- _About this task_: From the entries provided below, copy each line that contains the word "median".

- _Source material_:
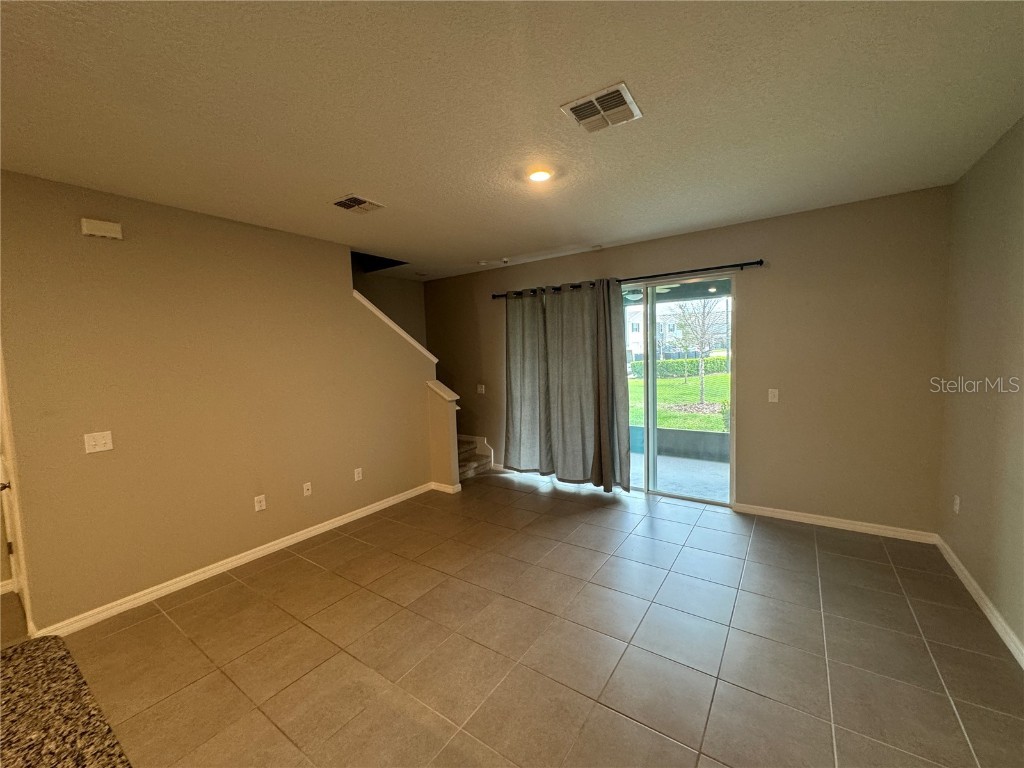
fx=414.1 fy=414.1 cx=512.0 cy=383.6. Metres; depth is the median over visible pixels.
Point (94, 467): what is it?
left wall
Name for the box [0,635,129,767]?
granite countertop
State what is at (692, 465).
patio floor
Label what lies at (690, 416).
lawn
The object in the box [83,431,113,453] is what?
light switch
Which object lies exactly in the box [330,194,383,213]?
ceiling vent
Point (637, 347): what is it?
building
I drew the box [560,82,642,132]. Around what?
ceiling vent
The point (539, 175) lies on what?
ceiling light
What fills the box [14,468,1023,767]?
tile floor
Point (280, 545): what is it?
baseboard
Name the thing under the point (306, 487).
wall socket
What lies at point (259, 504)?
wall socket
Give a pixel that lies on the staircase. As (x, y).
(473, 465)
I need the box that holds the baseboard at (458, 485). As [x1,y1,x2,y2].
[429,481,459,493]
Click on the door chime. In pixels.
(96, 224)
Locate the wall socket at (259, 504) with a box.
[254,494,265,511]
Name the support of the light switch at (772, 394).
attached to the back wall at (660, 261)
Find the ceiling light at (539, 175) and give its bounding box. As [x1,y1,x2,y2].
[526,168,553,183]
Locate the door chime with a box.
[80,218,122,239]
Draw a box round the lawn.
[626,373,729,433]
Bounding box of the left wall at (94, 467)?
[0,169,440,637]
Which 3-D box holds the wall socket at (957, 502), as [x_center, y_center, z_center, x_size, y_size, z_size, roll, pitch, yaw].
[3.049,0.829,2.845,0.013,0.118,0.064,1,5,34]
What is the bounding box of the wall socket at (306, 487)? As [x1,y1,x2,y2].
[302,482,311,495]
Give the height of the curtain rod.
0.072 m
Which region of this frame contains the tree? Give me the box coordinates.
[673,297,722,404]
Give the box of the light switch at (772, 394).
[768,388,778,402]
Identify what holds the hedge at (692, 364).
on the lawn
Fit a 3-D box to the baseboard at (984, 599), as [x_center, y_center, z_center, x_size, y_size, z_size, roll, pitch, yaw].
[1.717,1.427,0.900,0.016,0.089,5.782,1,5,34]
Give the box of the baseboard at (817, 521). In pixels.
[733,503,937,543]
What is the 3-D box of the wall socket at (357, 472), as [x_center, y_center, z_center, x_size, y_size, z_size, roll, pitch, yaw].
[-1.537,0.899,4.131,0.009,0.117,0.072,1,5,34]
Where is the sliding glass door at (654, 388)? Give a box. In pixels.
[622,274,736,506]
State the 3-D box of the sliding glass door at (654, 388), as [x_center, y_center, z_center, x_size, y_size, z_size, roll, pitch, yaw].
[1.362,0.063,4.612,1.980,2.238,0.138,1,5,34]
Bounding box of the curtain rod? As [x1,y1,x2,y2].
[492,259,765,300]
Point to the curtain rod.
(719, 267)
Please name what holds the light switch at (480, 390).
attached to the back wall at (660, 261)
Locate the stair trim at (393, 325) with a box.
[352,288,436,363]
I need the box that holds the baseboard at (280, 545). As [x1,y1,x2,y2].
[38,483,428,637]
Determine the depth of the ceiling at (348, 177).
1.87 m
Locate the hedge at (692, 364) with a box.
[630,357,729,378]
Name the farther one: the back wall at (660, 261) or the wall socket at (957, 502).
the back wall at (660, 261)
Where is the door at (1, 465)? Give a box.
[0,346,32,632]
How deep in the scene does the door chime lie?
2.56 m
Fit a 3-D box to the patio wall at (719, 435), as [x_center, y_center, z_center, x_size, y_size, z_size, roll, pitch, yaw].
[2.547,0.894,6.247,5.460,0.414,0.164,1,5,34]
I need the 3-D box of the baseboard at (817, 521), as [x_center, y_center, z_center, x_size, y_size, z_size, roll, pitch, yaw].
[2.702,1.186,3.595,1.390,0.086,0.015,1,5,34]
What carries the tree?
on the lawn
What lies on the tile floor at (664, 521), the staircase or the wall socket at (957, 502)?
the staircase
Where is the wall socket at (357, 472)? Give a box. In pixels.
[354,467,362,480]
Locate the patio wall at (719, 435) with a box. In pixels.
[628,423,729,462]
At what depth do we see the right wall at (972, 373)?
2.42 m
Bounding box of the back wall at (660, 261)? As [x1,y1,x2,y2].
[418,186,950,537]
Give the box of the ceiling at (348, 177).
[0,0,1023,282]
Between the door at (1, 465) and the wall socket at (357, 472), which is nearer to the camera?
the door at (1, 465)
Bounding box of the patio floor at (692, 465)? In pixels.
[628,450,729,502]
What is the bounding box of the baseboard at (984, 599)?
[935,535,1023,667]
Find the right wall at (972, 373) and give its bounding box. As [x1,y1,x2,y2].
[936,115,1023,660]
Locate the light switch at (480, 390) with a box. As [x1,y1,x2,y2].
[476,384,484,393]
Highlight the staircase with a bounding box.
[456,437,492,481]
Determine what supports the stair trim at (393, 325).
attached to the left wall at (94, 467)
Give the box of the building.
[624,297,729,362]
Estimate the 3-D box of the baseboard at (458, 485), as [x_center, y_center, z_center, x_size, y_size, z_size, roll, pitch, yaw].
[-0.797,1.208,4.875,0.370,0.090,0.121,1,5,34]
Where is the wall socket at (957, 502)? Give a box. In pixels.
[953,495,960,513]

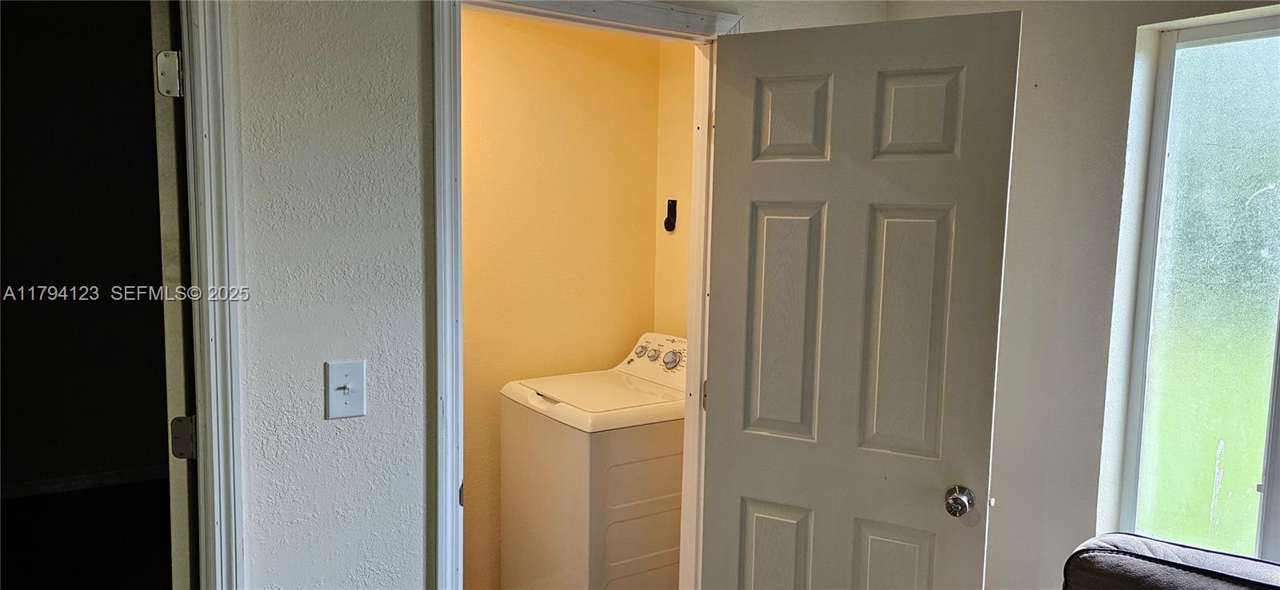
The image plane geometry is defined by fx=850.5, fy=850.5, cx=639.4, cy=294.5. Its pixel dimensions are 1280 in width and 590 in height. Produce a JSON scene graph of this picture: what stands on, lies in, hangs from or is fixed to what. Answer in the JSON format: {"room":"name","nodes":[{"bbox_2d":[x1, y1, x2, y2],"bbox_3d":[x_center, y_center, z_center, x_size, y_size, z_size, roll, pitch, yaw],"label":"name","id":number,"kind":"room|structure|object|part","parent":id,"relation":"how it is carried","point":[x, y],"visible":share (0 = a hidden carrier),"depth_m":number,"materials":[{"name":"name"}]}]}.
{"room":"laundry room","nodes":[
{"label":"laundry room","id":0,"kind":"room"},
{"bbox_2d":[0,0,172,550],"bbox_3d":[-3.147,-0.224,4.394,2.854,2.621,0.129,-3,7,-33],"label":"dark room wall","id":1,"kind":"structure","parent":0,"point":[67,315],"depth_m":4.46,"materials":[{"name":"paint"}]},
{"bbox_2d":[0,464,171,500],"bbox_3d":[-3.107,1.014,4.471,2.211,0.084,0.017,-3,7,-33],"label":"baseboard","id":2,"kind":"structure","parent":1,"relation":"attached to","point":[15,494],"depth_m":4.56,"materials":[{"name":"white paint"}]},
{"bbox_2d":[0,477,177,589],"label":"floor","id":3,"kind":"structure","parent":0,"point":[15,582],"depth_m":3.98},
{"bbox_2d":[213,0,886,589],"bbox_3d":[-0.962,0.152,1.665,4.037,2.527,0.128,-3,7,-33],"label":"wall","id":4,"kind":"structure","parent":0,"point":[317,416],"depth_m":1.81,"materials":[{"name":"paint"}]},
{"bbox_2d":[177,0,247,589],"bbox_3d":[-1.200,0.315,1.552,0.913,2.074,0.154,-3,7,-33],"label":"door frame","id":5,"kind":"structure","parent":4,"relation":"attached to","point":[209,273],"depth_m":1.66,"materials":[{"name":"paint"}]},
{"bbox_2d":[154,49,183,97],"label":"door hinge","id":6,"kind":"object","parent":5,"relation":"attached to","point":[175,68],"visible":0.89,"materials":[{"name":"silver metal"}]},
{"bbox_2d":[150,0,199,586],"bbox_3d":[-1.016,0.336,2.002,0.131,2.070,0.775,-1,6,-19],"label":"door","id":7,"kind":"structure","parent":5,"relation":"attached to","point":[183,536],"depth_m":1.62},
{"bbox_2d":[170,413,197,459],"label":"door hinge","id":8,"kind":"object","parent":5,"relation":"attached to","point":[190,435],"visible":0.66,"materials":[{"name":"silver metal"}]},
{"bbox_2d":[324,359,367,419],"bbox_3d":[-0.629,0.206,1.821,0.077,0.123,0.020,-3,7,-33],"label":"light switch","id":9,"kind":"object","parent":4,"relation":"attached to","point":[343,378],"visible":0.99,"depth_m":1.82,"materials":[{"name":"white plastic"}]},
{"bbox_2d":[430,0,743,589],"bbox_3d":[-0.127,0.311,2.254,0.872,2.125,0.162,-3,7,-33],"label":"door frame","id":10,"kind":"structure","parent":4,"relation":"attached to","point":[439,113],"depth_m":2.03,"materials":[{"name":"white paint"}]},
{"bbox_2d":[703,9,1021,589],"bbox_3d":[0.509,0.358,2.175,0.711,2.045,0.167,4,6,27],"label":"white door","id":11,"kind":"structure","parent":10,"relation":"attached to","point":[942,233],"depth_m":2.11,"materials":[{"name":"paint"}]},
{"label":"hinge","id":12,"kind":"part","parent":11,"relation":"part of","materials":[{"name":"gold metal"}]},
{"bbox_3d":[0.361,0.829,2.310,0.216,0.502,0.054,4,6,27],"label":"panel","id":13,"kind":"part","parent":11,"relation":"part of","materials":[{"name":"white paint"}]},
{"bbox_3d":[0.381,0.097,2.242,0.210,0.637,0.060,4,6,27],"label":"panel","id":14,"kind":"part","parent":11,"relation":"part of","materials":[{"name":"white paint"}]},
{"bbox_3d":[0.385,-0.444,2.182,0.204,0.226,0.051,4,6,27],"label":"panel","id":15,"kind":"part","parent":11,"relation":"part of","materials":[{"name":"white paint"}]},
{"bbox_3d":[0.647,0.858,2.209,0.215,0.512,0.053,4,6,27],"label":"panel","id":16,"kind":"part","parent":11,"relation":"part of","materials":[{"name":"white paint"}]},
{"bbox_3d":[0.664,0.116,2.139,0.231,0.660,0.063,4,6,27],"label":"panel","id":17,"kind":"part","parent":11,"relation":"part of","materials":[{"name":"white paint"}]},
{"bbox_3d":[0.670,-0.434,2.090,0.215,0.233,0.049,4,6,27],"label":"panel","id":18,"kind":"part","parent":11,"relation":"part of","materials":[{"name":"white paint"}]},
{"bbox_3d":[0.792,0.514,2.128,0.065,0.067,0.078,4,6,27],"label":"doorknob","id":19,"kind":"part","parent":11,"relation":"part of","materials":[{"name":"silver metal"}]},
{"bbox_2d":[460,9,661,589],"bbox_3d":[-0.709,-0.008,3.275,1.809,2.588,0.121,-3,7,-33],"label":"closet back wall","id":20,"kind":"structure","parent":0,"point":[482,114],"depth_m":3.39,"materials":[{"name":"paint"}]},
{"bbox_2d":[652,41,697,335],"bbox_3d":[0.367,-0.011,3.318,0.124,2.509,0.968,-3,7,-33],"label":"closet side wall","id":21,"kind":"structure","parent":0,"point":[680,180],"depth_m":3.52,"materials":[{"name":"beige paint"}]},
{"bbox_2d":[663,199,677,230],"bbox_3d":[0.125,-0.335,3.616,0.041,0.136,0.056,-3,7,-33],"label":"wall hook","id":22,"kind":"object","parent":21,"relation":"attached to","point":[674,222],"visible":0.98,"depth_m":3.62,"materials":[{"name":"black metal"}]},
{"bbox_2d":[882,0,1279,589],"bbox_3d":[1.900,0.238,1.162,0.166,2.546,4.042,-3,7,-33],"label":"right wall","id":23,"kind":"structure","parent":0,"point":[1129,32],"depth_m":2.23,"materials":[{"name":"white paint"}]},
{"bbox_2d":[1115,8,1279,559],"bbox_3d":[1.572,0.059,1.823,0.095,1.394,0.898,-3,7,-33],"label":"window","id":24,"kind":"structure","parent":23,"relation":"in","point":[1272,494],"depth_m":2.09,"materials":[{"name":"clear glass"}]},
{"label":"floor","id":25,"kind":"structure","parent":0,"visible":0},
{"bbox_2d":[497,332,687,589],"bbox_3d":[-0.076,0.738,3.172,0.676,1.106,0.656,-3,7,-33],"label":"washing machine","id":26,"kind":"object","parent":25,"relation":"on","point":[614,572],"visible":0.77,"depth_m":2.90,"materials":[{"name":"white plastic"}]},
{"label":"handle","id":27,"kind":"part","parent":26,"relation":"part of","materials":[{"name":"plastic"}]},
{"bbox_3d":[0.010,0.220,3.277,0.044,0.053,0.067,-3,7,-33],"label":"dial","id":28,"kind":"part","parent":26,"relation":"part of","materials":[{"name":"metal"}]},
{"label":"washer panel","id":29,"kind":"part","parent":26,"relation":"part of","materials":[{"name":"white plastic"}]},
{"bbox_3d":[0.110,0.237,3.151,0.050,0.066,0.080,-3,7,-33],"label":"dial","id":30,"kind":"part","parent":26,"relation":"part of","materials":[{"name":"silver metal"}]},
{"bbox_2d":[1063,532,1279,589],"bbox_3d":[1.380,1.030,1.197,1.044,0.888,1.702,-3,7,-33],"label":"sofa","id":31,"kind":"object","parent":25,"relation":"on","point":[1202,582],"visible":0.98,"depth_m":1.75,"materials":[{"name":"fabric"}]}
]}

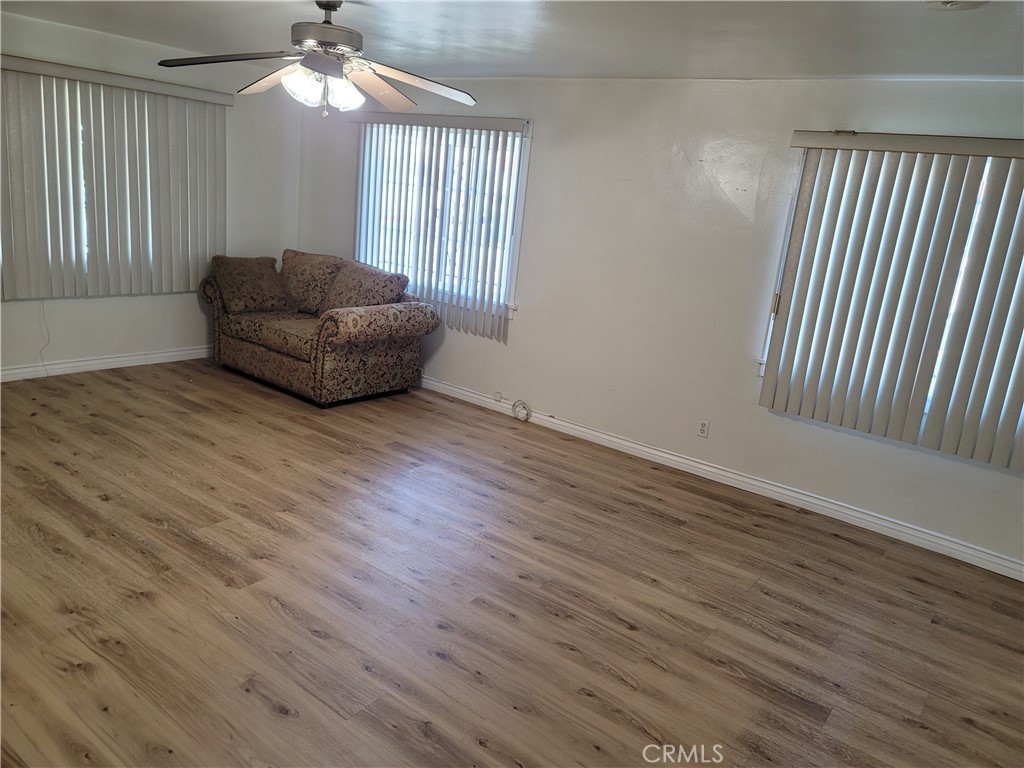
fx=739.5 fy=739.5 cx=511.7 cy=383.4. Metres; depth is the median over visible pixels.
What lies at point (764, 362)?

- _Answer to the problem_:
fx=414.1 fy=414.1 cx=512.0 cy=383.6. Metres; depth is the median over visible pixels.
fx=739.5 fy=739.5 cx=511.7 cy=383.4. Metres; depth is the median over visible pixels.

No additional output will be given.